Of course we loved the names for what they are. But here are some more reasons behind choosing Chloe and Grace for our daughter.
Chloe is originally a Greek name which means 'blooming' or 'young green shoot'. It is lovely that Chloe was born as the cherry blossom was coming out in Lincoln, and spring was really springing.
But our inspiration was the Bible. I feel that basing names in the Bible is a great way to remember where we come from and are going to - namely God Himself. My name, Hannah's, and Rebekah's are all from the Bible too.
We don't know much about the Chloe in the Bible, where she is named by the apostle Paul as having a household which was concerned with unity in the church (1 Corinthians 1:11). She obviously knew Paul, and maybe even showed him hospitality. She was involved in her local church and desired for it to show God's glory.
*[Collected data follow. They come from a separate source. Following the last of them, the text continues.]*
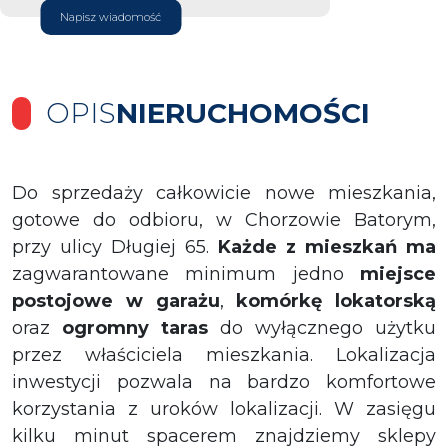
Napisz wiadomość
OPIS
NIERUCHOMOŚCI
Do sprzedaży całkowicie nowe mieszkania,
gotowe do odbioru, w Chorzowie Batorym,
przy ulicy Długiej 65.
Każde z mieszkań ma
zagwarantowane minimum jedno
miejsce
postojowe w garażu
,
komórkę lokatorską
oraz
ogromny taras
do wyłącznego użytku
przez właściciela mieszkania. Lokalizacja
inwestycji pozwala na bardzo komfortowe
korzystania z uroków lokalizacji. W zasięgu
kilku minut spacerem znajdziemy sklepy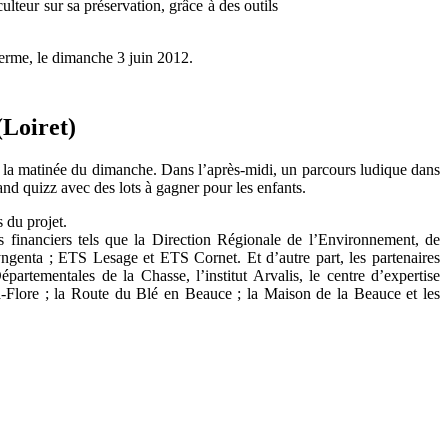
lteur sur sa préservation, grâce à des outils
 ferme, le dimanche 3 juin 2012.
(Loiret)
s la matinée du dimanche. Dans l’après-midi, un parcours ludique dans
rand quizz avec des lots à gagner pour les enfants.
s du projet.
s financiers tels que la Direction Régionale de l’Environnement, de
genta ; ETS Lesage et ETS Cornet. Et d’autre part, les partenaires
partementales de la Chasse, l’institut Arvalis, le centre d’expertise
a-Flore ; la Route du Blé en Beauce ; la Maison de la Beauce et les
I pray that our Chloe would have some of these attributes: showing hospitality and kindness to others, and being involved and concerned in her local church.
For Chloe's middle name we wanted to again be reminded of God when we speak of her.
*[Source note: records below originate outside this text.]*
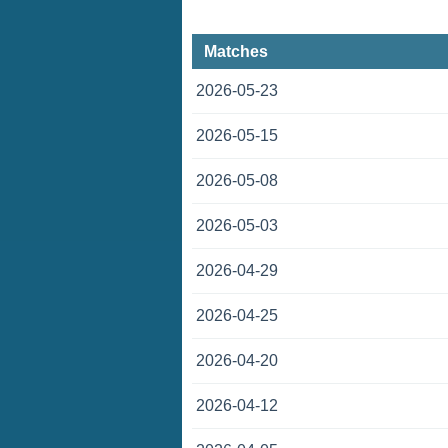
Matches
2026-05-23
2026-05-15
2026-05-08
2026-05-03
2026-04-29
2026-04-25
2026-04-20
2026-04-12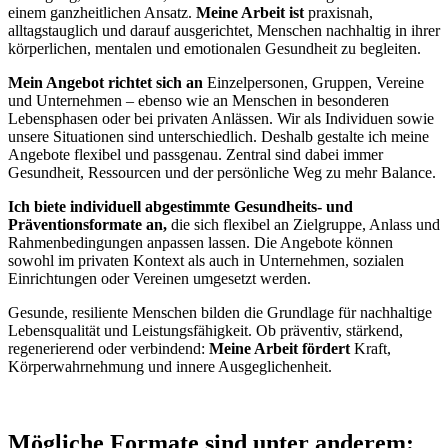
einem ganzheitlichen Ansatz.
Meine Arbeit ist
praxisnah,
alltagstauglich und darauf ausgerichtet, Menschen nachhaltig in ihrer
körperlichen, mentalen und emotionalen Gesundheit zu begleiten.
Mein Angebot richtet sich an
Einzelpersonen, Gruppen, Vereine
und Unternehmen – ebenso wie an Menschen in besonderen
Lebensphasen oder bei privaten Anlässen. Wir als Individuen sowie
unsere Situationen sind unterschiedlich. Deshalb gestalte ich meine
Angebote flexibel und passgenau. Zentral sind dabei immer
Gesundheit, Ressourcen und der persönliche Weg zu mehr Balance.
Ich biete individuell abgestimmte Gesundheits- und
Präventionsformate an,
die sich flexibel an Zielgruppe, Anlass und
Rahmenbedingungen anpassen lassen. Die Angebote können
sowohl im privaten Kontext als auch in Unternehmen, sozialen
Einrichtungen oder Vereinen umgesetzt werden.
Gesunde, resiliente Menschen bilden die Grundlage für nachhaltige
Lebensqualität und Leistungsfähigkeit. Ob präventiv, stärkend,
regenerierend oder verbindend:
Meine Arbeit fördert
Kraft,
Körperwahrnehmung und innere Ausgeglichenheit.
Mögliche Formate sind unter anderem:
There are lots of attributes of God that are used for names: Joy, Faith, Hope, for example. Grace talks of God's free gifts to us. Not only does He provide all we need - from delicious food and the fun activities we enjoy to modern technology and nature itself (God sustains and holds all things together, all the time) - but He has given His people salvation in Jesus, his son. Grace is being given something not earned or deserved - an amazing attribute, amazing grace.
And Grace is especially relevant in 2017 as the 500th anniversary of the Reformation: in 1517 Martin Luther began a return to the gospel in the global church which continues today. The Roman Catholic church of the day was charging for forgiveness from sin and teaching a whole host of things that we must do to earn salvation. Luther insisted they return to what the Bible teaches - that God saves by grace alone, through faith alone. Salvation is through nothing we deserve or can earn: it is given to us by God's grace.